### TASK OBJECTIVE
Print every line of text in the data below verbatim, leaving out the pictures.
===
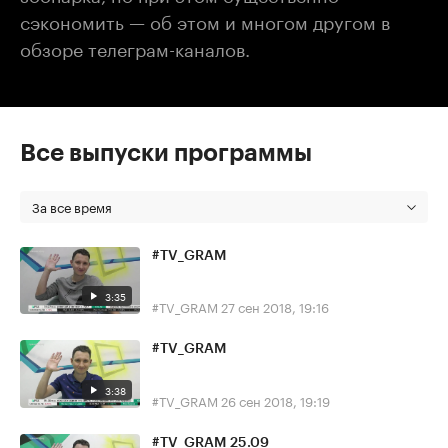
сэкономить — об этом и многом другом в
обзоре телеграм-каналов.
Все выпуски программы
За все время
#TV_GRAM
3:35
#TV_GRAM
27 сен 2018, 19:16
#TV_GRAM
3:38
#TV_GRAM
26 сен 2018, 19:19
#TV_GRAM 25.09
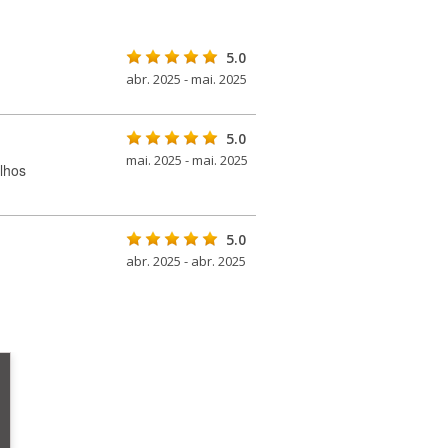
5.0
abr. 2025 - mai. 2025
5.0
mai. 2025 - mai. 2025
lhos
5.0
abr. 2025 - abr. 2025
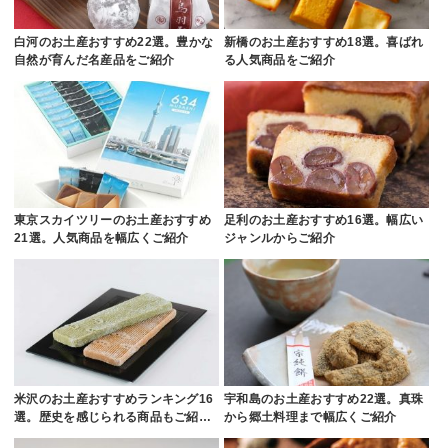
白河のお土産おすすめ22選。豊かな
新橋のお土産おすすめ18選。喜ばれ
自然が育んだ名産品をご紹介
る人気商品をご紹介
東京スカイツリーのお土産おすすめ
足利のお土産おすすめ16選。幅広い
21選。人気商品を幅広くご紹介
ジャンルからご紹介
米沢のお土産おすすめランキング16
宇和島のお土産おすすめ22選。真珠
選。歴史を感じられる商品もご紹…
から郷土料理まで幅広くご紹介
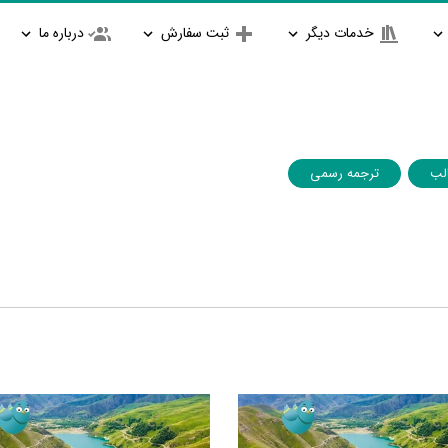
خدمات دیگر
ثبت سفارش
درباره ما
لب
ترجمه رسمی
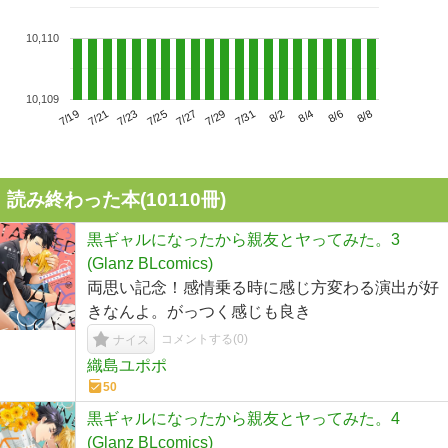
10,110
10,109
7/23
7/29
8/4
7/19
7/25
7/31
8/6
7/21
7/27
8/2
8/8
読み終わった本(
10110
冊)
黒ギャルになったから親友とヤってみた。3
(Glanz BLcomics)
両思い記念！感情乗る時に感じ方変わる演出が好
きなんよ。がっつく感じも良き
コメントする(
0
)
ナイス
織島ユポポ
50
黒ギャルになったから親友とヤってみた。4
(Glanz BLcomics)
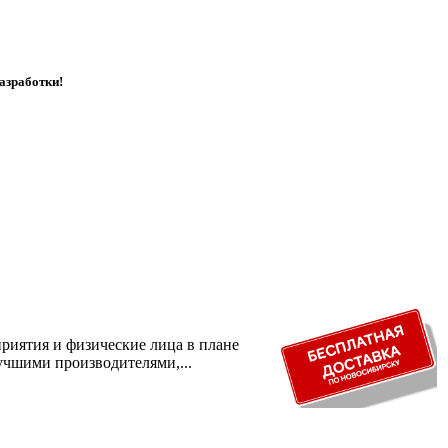
азработки!
риятия и физические лица в плане
учшими производителями,...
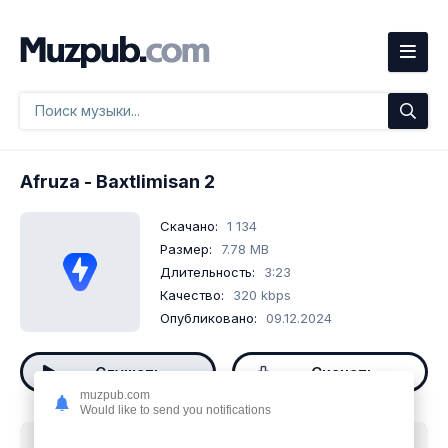
Afruza
- Baxtlimisan 2
Скачано:
1 134
Размер:
7.78 MB
Длительность:
3:23
Качество:
320 kbps
Опубликовано:
09.12.2024
Слушать
Скачать
muzpub.com
Would like to send you notifications
Скачать песню
Afruza - Baxtlimisan 2
mp3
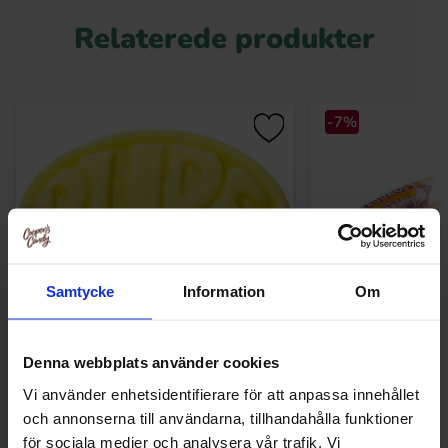
Relaterede produkter
-7%
Samtycke
Information
Om
Bubs Ovaler Banana 2.8kg
Ryfors Grädd
Denna webbplats använder cookies
Vi använder enhetsidentifierare för att anpassa innehållet
249.90 kr
26
289.90 kr
och annonserna till användarna, tillhandahålla funktioner
för sociala medier och analysera vår trafik. Vi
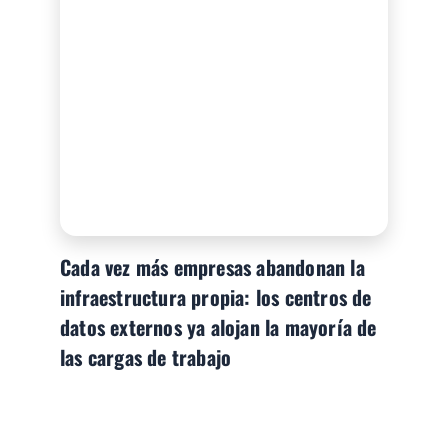
Cada vez más empresas abandonan la
infraestructura propia: los centros de
datos externos ya alojan la mayoría de
las cargas de trabajo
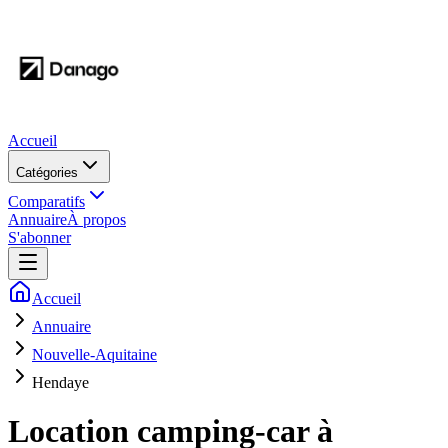
Accueil
Catégories
Comparatifs
Annuaire
À propos
S'abonner
Accueil
Annuaire
Nouvelle-Aquitaine
Hendaye
Location camping-car à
===
### RESPONSE TO THE EXERCISE
сэкономить — об этом и многом другом в
обзоре телеграм-каналов.
Все выпуски программы
За все время
#TV_GRAM
3:35
#TV_GRAM
27 сен 2018, 19:16
#TV_GRAM
3:38
#TV_GRAM
26 сен 2018, 19:19
#TV_GRAM 25.09
5.0
abr. 2025 - mai. 2025
5.0
mai. 2025 - mai. 2025
lhos
5.0
abr. 2025 - abr. 2025
白河のお土産おすすめ22選。豊かな
新橋のお土産おすすめ18選。喜ばれ
自然が育んだ名産品をご紹介
る人気商品をご紹介
東京スカイツリーのお土産おすすめ
足利のお土産おすすめ16選。幅広い
21選。人気商品を幅広くご紹介
ジャンルからご紹介
米沢のお土産おすすめランキング16
宇和島のお土産おすすめ22選。真珠
選。歴史を感じられる商品もご紹…
から郷土料理まで幅広くご紹介
خدمات دیگر
ثبت سفارش
درباره ما
لب
ترجمه رسمی
10,110
10,109
7/23
7/29
8/4
7/19
7/25
7/31
8/6
7/21
7/27
8/2
8/8
読み終わった本(
10110
冊)
黒ギャルになったから親友とヤってみた。3
(Glanz BLcomics)
両思い記念！感情乗る時に感じ方変わる演出が好
きなんよ。がっつく感じも良き
コメントする(
0
)
ナイス
織島ユポポ
50
黒ギャルになったから親友とヤってみた。4
(Glanz BLcomics)
азработки!
риятия и физические лица в плане
учшими производителями,...
Afruza
- Baxtlimisan 2
Скачано:
1 134
Размер:
7.78 MB
Длительность:
3:23
Качество:
320 kbps
Опубликовано:
09.12.2024
Слушать
Скачать
muzpub.com
Would like to send you notifications
Скачать песню
Afruza - Baxtlimisan 2
mp3
Relaterede produkter
-7%
Samtycke
Information
Om
Bubs Ovaler Banana 2.8kg
Ryfors Grädd
Denna webbplats använder cookies
Vi använder enhetsidentifierare för att anpassa innehållet
249.90 kr
26
289.90 kr
och annonserna till användarna, tillhandahålla funktioner
för sociala medier och analysera vår trafik. Vi
Cada vez más empresas abandonan la
infraestructura propia: los centros de
datos externos ya alojan la mayoría de
las cargas de trabajo
Accueil
Catégories
Comparatifs
Annuaire
À propos
S'abonner
Accueil
Annuaire
Nouvelle-Aquitaine
Hendaye
Location camping-car à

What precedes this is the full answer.